Darkness fell and we went to bed buried under a mountain of much needed blankets.  It was a restless night as I kept waking up, probably due to the altitude and everytime I moved cold air (the stove wasn’t maintained overnight) creapt under the blankets.  Our water went slushy and I was thankful when a few rays of light appeared around 7am.  I went outside for a wee to be greeted by deep snow and on stealing a glance in the direction of Everest it seemed like I could make it out something.  I woke Lisa and we watched the clouds start to dispearse and suddenly we could make it out – we could see Everest!!

We had it too ourselves for a few minutes and then the other tourists came out en-mass paparazzi style. Seeing Everest was better than I had imagined, it is quite striking, and having read many books from climbers it was good to see it from my own perspective.  Unfortunately it was a bit cold to be outside too long, but thankfully the stove was lit in out tent and we could warm up our painful feet! 

It took the sun a while to breach our valley but once it did things warmed up quickly and the view improved as the clouds dispersed.  I took the bus to ABC (Lisa preferred to have the warmth of the stove nearby), which offered a closer view and I was also interested to see the climbers.  Living in tiny Igloo tents it must be hard bearing in mind they may be here for two months, one climber looked weather beaten – although no one had climbed for a week due to the weather.  It was still a bit of a walk to the mountain from their camp, but they certainly have a great view out of their tent window!

Back in the Yak hair tent we had breakfast of pancakes before heading for lower altitudes.  We stopped at the Rongbuk Monestary on the way, the highest monestary in the world apparently and probably the most picturesque with Everest in the background.

We said a thank you prayer for allowing us to see Everest to Buddha, God, or whoever was listening and then drove the mountain road back to Shegar.  This time we saw the views we had missed the day before lot’s and lot’s of snow capped peaks – including 4 over 8000m, very spectacular.

Back on the tarmac road it was all about driving as we headed back to Shigatse for an overnight stop, there we stayed in the same hotel and treated ourselves to a big Indian meal – just the job 🙂

Today was more driving, about 5 hours back to Lhasa, but it was a lovely sunny day with great visibility and the views were great and we stopped reguarly for photos (we have taken so many photos here!).  We arrived in Lhasa around 3pm and went out onto Barkhor Street to do some souvenir shopping (Mum, expect a big parcel!).  We had an evening meal of Yak Sizzler in the New Mandala restaurant overlooking the Jokhang Temple as the sun went down – the perfect end to what has been an amazing trip through Tibet.  We don’t really want to leave – It really is a special place, the people especially.  It will be interesting to see how Tivet develops with increasing numbers of Chinese migrants, political issues, and increasing exposure to western cultures – maybe we will have to come back in 5-10 years and see!

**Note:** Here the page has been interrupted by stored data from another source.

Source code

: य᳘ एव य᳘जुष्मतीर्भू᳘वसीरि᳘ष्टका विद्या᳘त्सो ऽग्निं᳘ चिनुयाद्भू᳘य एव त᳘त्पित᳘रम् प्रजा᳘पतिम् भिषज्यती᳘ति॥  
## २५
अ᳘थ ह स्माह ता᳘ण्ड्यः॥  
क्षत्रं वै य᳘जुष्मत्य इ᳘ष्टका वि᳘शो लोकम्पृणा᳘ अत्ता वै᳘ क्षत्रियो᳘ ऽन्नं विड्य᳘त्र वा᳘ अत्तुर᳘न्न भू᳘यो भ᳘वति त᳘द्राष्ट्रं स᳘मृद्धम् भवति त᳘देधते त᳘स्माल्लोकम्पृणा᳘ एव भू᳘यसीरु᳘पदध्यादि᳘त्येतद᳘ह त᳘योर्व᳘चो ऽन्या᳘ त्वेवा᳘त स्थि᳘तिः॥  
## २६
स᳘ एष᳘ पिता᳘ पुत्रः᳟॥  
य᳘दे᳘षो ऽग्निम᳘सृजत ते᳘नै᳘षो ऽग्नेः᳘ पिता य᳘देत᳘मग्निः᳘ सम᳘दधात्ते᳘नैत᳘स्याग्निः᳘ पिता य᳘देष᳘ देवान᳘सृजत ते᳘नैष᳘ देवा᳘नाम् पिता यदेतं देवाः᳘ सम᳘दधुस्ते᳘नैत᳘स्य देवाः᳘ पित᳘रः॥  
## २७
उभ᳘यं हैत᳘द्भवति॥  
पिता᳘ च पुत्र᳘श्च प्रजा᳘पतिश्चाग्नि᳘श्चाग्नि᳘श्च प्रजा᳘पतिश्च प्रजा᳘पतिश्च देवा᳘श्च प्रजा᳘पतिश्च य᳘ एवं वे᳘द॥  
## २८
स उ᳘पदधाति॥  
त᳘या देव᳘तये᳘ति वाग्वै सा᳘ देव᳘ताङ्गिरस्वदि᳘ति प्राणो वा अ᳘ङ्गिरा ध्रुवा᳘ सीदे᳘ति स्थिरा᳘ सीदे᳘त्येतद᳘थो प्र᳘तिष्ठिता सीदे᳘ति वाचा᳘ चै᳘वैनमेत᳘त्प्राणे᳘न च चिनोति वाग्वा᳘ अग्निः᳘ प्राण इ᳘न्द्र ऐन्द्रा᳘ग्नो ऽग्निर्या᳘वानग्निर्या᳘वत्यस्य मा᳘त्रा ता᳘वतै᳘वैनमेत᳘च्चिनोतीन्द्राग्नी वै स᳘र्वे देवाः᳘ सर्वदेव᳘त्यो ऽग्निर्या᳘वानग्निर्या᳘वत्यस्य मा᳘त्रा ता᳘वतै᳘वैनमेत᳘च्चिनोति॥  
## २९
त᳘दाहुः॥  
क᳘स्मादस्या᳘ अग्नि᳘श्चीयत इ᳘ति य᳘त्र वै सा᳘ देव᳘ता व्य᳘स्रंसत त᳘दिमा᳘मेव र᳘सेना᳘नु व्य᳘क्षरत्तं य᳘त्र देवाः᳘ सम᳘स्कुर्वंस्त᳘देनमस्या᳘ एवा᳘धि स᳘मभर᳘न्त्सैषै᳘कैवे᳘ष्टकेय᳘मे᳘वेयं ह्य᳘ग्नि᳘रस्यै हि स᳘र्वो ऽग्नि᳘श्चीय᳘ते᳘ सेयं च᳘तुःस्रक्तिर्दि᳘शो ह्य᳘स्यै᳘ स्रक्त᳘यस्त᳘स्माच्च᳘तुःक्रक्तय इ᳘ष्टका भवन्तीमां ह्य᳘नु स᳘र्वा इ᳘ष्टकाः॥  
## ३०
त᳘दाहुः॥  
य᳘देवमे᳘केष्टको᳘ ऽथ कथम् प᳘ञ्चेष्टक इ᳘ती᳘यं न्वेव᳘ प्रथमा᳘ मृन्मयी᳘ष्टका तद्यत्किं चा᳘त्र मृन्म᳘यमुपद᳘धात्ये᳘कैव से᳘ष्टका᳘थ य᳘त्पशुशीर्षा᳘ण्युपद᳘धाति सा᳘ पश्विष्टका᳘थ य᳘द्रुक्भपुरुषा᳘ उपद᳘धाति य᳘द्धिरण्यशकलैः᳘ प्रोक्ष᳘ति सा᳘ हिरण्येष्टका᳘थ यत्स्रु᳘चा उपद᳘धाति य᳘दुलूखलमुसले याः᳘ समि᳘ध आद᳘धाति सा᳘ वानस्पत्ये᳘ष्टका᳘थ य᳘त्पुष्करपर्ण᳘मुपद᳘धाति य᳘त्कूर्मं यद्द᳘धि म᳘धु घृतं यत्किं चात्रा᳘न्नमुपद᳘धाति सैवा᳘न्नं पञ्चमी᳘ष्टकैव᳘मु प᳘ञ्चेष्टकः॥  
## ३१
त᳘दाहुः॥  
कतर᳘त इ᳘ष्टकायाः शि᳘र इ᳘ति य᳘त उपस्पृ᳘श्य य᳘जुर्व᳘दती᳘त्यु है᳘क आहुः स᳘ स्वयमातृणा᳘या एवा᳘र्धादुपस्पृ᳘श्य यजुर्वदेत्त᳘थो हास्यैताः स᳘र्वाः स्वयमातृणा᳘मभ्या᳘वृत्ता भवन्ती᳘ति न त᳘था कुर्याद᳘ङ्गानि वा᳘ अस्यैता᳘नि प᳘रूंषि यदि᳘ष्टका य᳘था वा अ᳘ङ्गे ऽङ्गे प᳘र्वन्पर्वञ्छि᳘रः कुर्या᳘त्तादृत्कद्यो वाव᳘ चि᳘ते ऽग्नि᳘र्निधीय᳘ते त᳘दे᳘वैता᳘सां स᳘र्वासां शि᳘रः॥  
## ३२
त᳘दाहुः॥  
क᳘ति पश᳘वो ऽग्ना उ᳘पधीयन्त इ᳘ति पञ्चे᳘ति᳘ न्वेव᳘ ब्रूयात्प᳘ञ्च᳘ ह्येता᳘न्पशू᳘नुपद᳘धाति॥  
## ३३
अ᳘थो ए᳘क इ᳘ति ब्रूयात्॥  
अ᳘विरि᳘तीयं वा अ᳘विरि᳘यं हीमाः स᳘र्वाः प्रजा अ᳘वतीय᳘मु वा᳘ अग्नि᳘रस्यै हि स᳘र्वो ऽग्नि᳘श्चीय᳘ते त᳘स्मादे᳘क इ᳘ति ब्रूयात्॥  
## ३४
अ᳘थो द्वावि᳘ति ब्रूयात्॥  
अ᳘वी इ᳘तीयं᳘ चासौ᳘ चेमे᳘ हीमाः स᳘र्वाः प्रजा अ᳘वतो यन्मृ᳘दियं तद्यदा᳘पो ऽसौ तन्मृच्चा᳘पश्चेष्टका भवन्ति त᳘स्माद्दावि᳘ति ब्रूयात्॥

Tomorrow we fly to Shanghai, it feels like cheating to fly but it’s nearly 5000km and we are now tight on time for getting into Australia before my visa expires around mid-May.  We are looking forward to some R&R on a beach somewhere – it has been a very intense trip so far!

4 thoughts on “Tibet

  1. Jan and Lieve (the belgian people)

    Hi Stuart and Lisa!
    What a great new post on your blog!
    We really enjoy reading it and must admit that we are a bit jealous :-).
    For us it’s already ‘back to reality’ as we started working again on monday. Though, being able to read your blog gives us a nice view on Tibet!
    Hope to read from you soon and give our best regards to Lisa!

    Jan and Lieve

  2. Russ

    My word! How much time have you spent away from the computer? That sir, is an epic of a blog so far, may have to take some time off to read all of it! Is Lisa’s blog shorter?

    Nice to see you’re enjoying yourselves. Hope you like Shanghai.

  3. DAD

    wow tibet looks very interesting. good to see you both having a good time.hope you make it to OZ in time.